Qué hay bajo la corteza terrestre
Entre las hipótesis que explican este comportamiento destacan las llamadas Grandes Provincias de Baja Velocidad Sísmica, enormes masas de roca situadas bajo África y el Pacífico con una densidad muy superior a la de su entorno. Estas estructuras parecen interferir en la generación del campo magnético desde lo más profundo del planeta.
Algunos científicos relacionan incluso estas formaciones con los restos del antiguo protoplaneta Theia, que impactó contra la Tierra hace 4.500 millones de años. Sea cual sea su origen exacto, todo apunta a que actúan como zonas que modifican de forma recurrente el comportamiento magnético terrestre.
Qué consecuencias tiene para satélites y astronautas
La principal preocupación no es para quienes vivimos en la superficie, sino para la tecnología que orbita por encima de nuestras cabezas. En la zona de la anomalía, los cinturones de radiación de Van Allen descienden a altitudes mucho más bajas de lo normal, y eso se nota.
Esto expone a satélites y a la Estación Espacial Internacional a una dosis de radiación más alta de lo habitual, lo que puede provocar fallos electrónicos puntuales. Los expertos llevan años documentando los efectos sobre la infraestructura espacial que atraviesa la región:
- Interrupciones electrónicas temporales en satélites de órbita baja.
- Mayor exposición a radiación cósmica para los astronautas.
- Posibles interferencias en sistemas de navegación como el GPS.
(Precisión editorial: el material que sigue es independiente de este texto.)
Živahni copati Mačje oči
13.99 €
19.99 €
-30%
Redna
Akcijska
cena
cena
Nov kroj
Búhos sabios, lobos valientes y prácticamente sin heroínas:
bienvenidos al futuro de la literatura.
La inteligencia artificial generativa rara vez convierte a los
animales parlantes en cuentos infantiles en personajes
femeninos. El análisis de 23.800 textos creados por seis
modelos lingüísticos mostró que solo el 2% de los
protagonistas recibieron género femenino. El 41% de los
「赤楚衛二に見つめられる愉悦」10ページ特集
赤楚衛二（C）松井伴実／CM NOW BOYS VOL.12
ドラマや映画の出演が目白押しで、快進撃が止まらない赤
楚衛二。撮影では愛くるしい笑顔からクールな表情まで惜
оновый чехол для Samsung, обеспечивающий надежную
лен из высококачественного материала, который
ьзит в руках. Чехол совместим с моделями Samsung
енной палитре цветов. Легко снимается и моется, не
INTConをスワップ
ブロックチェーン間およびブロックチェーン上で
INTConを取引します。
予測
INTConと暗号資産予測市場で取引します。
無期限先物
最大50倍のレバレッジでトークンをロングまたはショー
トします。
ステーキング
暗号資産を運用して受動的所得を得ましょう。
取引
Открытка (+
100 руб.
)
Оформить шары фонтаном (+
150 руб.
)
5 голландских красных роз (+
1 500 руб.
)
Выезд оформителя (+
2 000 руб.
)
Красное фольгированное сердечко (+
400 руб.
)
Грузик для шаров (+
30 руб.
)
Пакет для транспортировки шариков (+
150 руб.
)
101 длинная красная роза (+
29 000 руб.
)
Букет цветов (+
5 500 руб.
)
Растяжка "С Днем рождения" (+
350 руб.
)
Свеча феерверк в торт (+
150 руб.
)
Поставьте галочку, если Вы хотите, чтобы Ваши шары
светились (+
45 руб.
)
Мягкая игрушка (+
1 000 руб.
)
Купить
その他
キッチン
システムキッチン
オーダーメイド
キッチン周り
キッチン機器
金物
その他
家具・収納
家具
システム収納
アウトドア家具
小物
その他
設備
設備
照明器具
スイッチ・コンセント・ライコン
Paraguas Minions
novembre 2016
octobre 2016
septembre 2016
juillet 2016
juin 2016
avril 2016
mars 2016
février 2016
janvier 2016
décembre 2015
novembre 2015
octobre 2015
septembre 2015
- Necesidad de activar un "modo seguro" en algunos equipos al cruzar la zona.
Por qué no hay motivo para el pánico
Conviene aclarar algo importante: no hay indicios de que se esté gestando una inversión inminente de los polos magnéticos. Este tipo de procesos, cuando ocurren, se desarrollan durante miles de años, y el comportamiento actual entra dentro de lo que los científicos consideran fluctuaciones normales.
Antes de este hallazgo, los expertos no distinguían si la anomalía era un evento aislado o parte de un ciclo mayor. Ahora se sabe que responde a un patrón conocido, lo que cambia por completo la forma de anticiparse a sus efectos.
Lo que cambia con este hallazgo
Saber que la anomalía sigue un patrón histórico permite a las agencias espaciales diseñar misiones y satélites mejor preparados para la radiación, en lugar de reaccionar sobre la marcha cada vez que se detecta una variación inesperada.
El papel de la ciencia española
El estudio del CSIC y la Universidad Complutense de Madrid coloca a los investigadores españoles en el centro de un debate científico global, aportando datos robustos sobre una región del planeta que históricamente ha sido poco estudiada.
Lo que viene ahora para el campo magnético terrestre
La buena noticia es que este hallazgo no cierra la investigación, sino que la impulsa. Con un patrón histórico identificado, los científicos tienen ahora una hoja de ruta mucho más clara para predecir cómo evolucionará la anomalía en las próximas décadas.
Lo más valioso de este avance es precisamente eso: ahora sabemos que la anomalía magnética no es un capricho puntual del planeta, sino parte de un ciclo que ya ocurrió antes y volverá a repetirse. Y eso permite anticiparse, diseñar tecnología más resistente y seguir vigilando de cerca un fenómeno que, aunque inquietante, forma parte de la vida normal de la Tierra.